When she made the decision to plunge into the murky waters of politics, little did she know what was in store for her. However, she still decided to take that leap of faith.
As she sat down to narrate her incredible journey, one thing is clearly evident - Nominated Senator Beatrice Elachi, is one strong and courageous woman.
On that beautiful Thursday afternoon, she welcomed us into her home where we got to spend quite some wonderful time, even having lunch together. We got to see her in a different light and understand Elachi the wife, mother and politician.
Born in Kakamega in a family of five siblings, she is the third born. Elachi says she grew up in a humble background.
“My parents were staunch Christians half Catholics and half Protestants. My mum who is from Central Kenya, was the pillar of our home. She was always there to instil values that have shaped us to become what we are now. At some point in her life, she served as a nun. And today, though she is aged, she still has principles of a nun,” says Elachi.
Like any other politician, Elachi is constantly in the public eye.
“It is not easy being in politics. But once you find yourself there, you have to be yourself,” she says.
Her incredible journey into politics began way back in 2002 when she decided to involve herself in activities that target women and work for women institutions, including the National Council of Women of Kenya. As the programmes officer, they could traverse various parts of the country conducting civic education for women.
Then there was the 2005 referendum, which was organised in two referendum camps, respectively referred to as Bananas (“yes”) and Oranges (“no”). “I opted to go for bananas because I was looking out for the gains of women. Women needed to benefit and have a voice,”she says.
In 2007, she was recommended to be part of the 'Kibaki Tena' team, and that’s how she became actively involved in the politics of the country.
“I would say that if that time men would have listened to what we told them, we would have avoided what we saw in the 2007-2008 post-election violence . At that time, the security of the country was so much affected. I remember hosting 15 women in my house because they had nowhere to go.The late John Michuki requested me to to go to the various IDP camps especially in Rift Valley, perhaps to try and calm things down. And that’s how politics became so hard in me,” she explains.
In 2010, she received a call requesting her to join The Alliance Party of Kenya, an affiliate of The National Alliance (TNA).
“Apparently, they had already registered me as the secretary general. On that day, I remember I had to go to church and pray. I just transformed and took control,” says Elachi.
It still wasn’t easy. She was learning fast that in politics, you have to be ready to give out more than to receive. “As a small party though well organised, sometimes I had to go without salary and even find means of paying that of some of our staff. I learnt that as a woman, when you are in politics and at the position of the neck, you must give, something that I’ve inculcated up to date. On the other hand, there are times I could stay in that office for 24 hours because of the workload. I had to be awake to serve people. It took a lot of courage to be the secretary general.”

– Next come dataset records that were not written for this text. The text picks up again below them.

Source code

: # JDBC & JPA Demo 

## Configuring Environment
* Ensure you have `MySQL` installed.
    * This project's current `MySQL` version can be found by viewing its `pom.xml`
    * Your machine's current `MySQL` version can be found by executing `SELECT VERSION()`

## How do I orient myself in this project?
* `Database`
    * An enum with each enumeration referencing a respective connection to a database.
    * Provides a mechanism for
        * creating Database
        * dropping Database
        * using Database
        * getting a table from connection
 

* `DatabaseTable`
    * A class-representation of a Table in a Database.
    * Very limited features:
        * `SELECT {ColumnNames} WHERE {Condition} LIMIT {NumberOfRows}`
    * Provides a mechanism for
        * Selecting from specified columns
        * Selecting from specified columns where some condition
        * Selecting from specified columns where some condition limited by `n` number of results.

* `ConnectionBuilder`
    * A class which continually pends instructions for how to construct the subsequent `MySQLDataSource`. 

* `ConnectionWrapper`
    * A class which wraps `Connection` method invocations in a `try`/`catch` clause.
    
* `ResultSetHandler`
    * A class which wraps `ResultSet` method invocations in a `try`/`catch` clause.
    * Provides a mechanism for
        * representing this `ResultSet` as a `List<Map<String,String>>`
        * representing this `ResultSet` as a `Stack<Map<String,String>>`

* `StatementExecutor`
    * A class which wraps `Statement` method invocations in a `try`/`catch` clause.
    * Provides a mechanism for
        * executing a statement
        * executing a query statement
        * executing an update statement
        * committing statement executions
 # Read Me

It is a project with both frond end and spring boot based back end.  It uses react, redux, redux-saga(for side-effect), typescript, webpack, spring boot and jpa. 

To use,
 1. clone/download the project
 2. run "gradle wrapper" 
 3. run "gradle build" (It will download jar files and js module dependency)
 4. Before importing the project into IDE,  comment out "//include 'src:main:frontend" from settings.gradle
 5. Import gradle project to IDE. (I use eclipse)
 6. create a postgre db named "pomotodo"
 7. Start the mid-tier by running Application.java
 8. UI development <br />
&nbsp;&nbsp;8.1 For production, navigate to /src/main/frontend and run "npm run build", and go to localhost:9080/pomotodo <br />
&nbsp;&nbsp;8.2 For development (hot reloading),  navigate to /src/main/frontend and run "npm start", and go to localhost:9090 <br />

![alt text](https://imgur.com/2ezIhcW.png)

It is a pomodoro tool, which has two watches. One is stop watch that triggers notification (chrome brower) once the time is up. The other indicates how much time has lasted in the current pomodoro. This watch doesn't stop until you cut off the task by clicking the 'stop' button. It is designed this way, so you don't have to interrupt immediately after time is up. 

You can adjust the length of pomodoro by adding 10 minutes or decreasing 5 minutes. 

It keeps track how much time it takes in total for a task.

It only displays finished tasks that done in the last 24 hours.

As the first woman to be appointed majority Chief Whip in the history of parliament, Elachi says it has been an interesting experience but she cannot judge herself.
“It’s the people to gauge and vet my performance. Of course, it has had its fair share of challenges but I strive to diligently perform my duties,” she says.
“Sometimes I walk into a function and its like I am an after-thought simply because I am a woman, yet I have no choice but to play my part in serving the country. But I thank God for the strength He continues to give me,” she says. “When you are whip, you don’t get annoyed with small issues. You laugh, learn to engage and appreciate people.”
In the Senate, Elachi has equally remained active. She says that being appreciated for the work she does is an achievement itself. But being female and young, how is she able to control the older and experienced Senators in the house?
“I use the African way, which is to respect my seniors. As a first timer, you learn a lot from those who have been there before,” she says. As a nominated Senator, she is credited for bringing the National Youth Service motion on the floor of the house.
“Though it has stayed for a while in the committees, which is a bit frustrating, I feel happy because through that policy, the government has tried to restructure NYS for better service delivery,” she says.
She also hopes to introduce the Food Security Bill and an amendment on the National Police Service Act. “In the Senate, you learn a lot because you must think of what to do.You are better of coming up with a bill such that even if its not adopted, you will have helped inform where there is a gap,”she says.
She offers:”Food and security go hand in hand. Before you are shown pictures of people starving in some of the remote areas of the country, a committee needs to be in place to focus on food security issues and monitor the situation so that measures can be put in place to save the situation. Come next year, I hope to introduce another bill, which I know will be very controversial. It will basically urge Kenyans that they cannot subdivide their land when its still acres.”
To make it in the journey of politics, she is grateful to her mentors who include President Uhuru Kenyatta, Prof Wanjiku Kabira, the late John Michuki, Millie Odhiambo, and Cecile Mbarire among others.
Elachi believes Kenya has a great future as long as the National Assembly and the Senate can reason together and put the country’s interests first.
“Kenyans know we have two houses. Unfortunately, we have developed a strategy of playing politics within them and its hurting. We need to sort out any individual differences. I believe that if we support the President, we will take this country to another level,” says Elachi.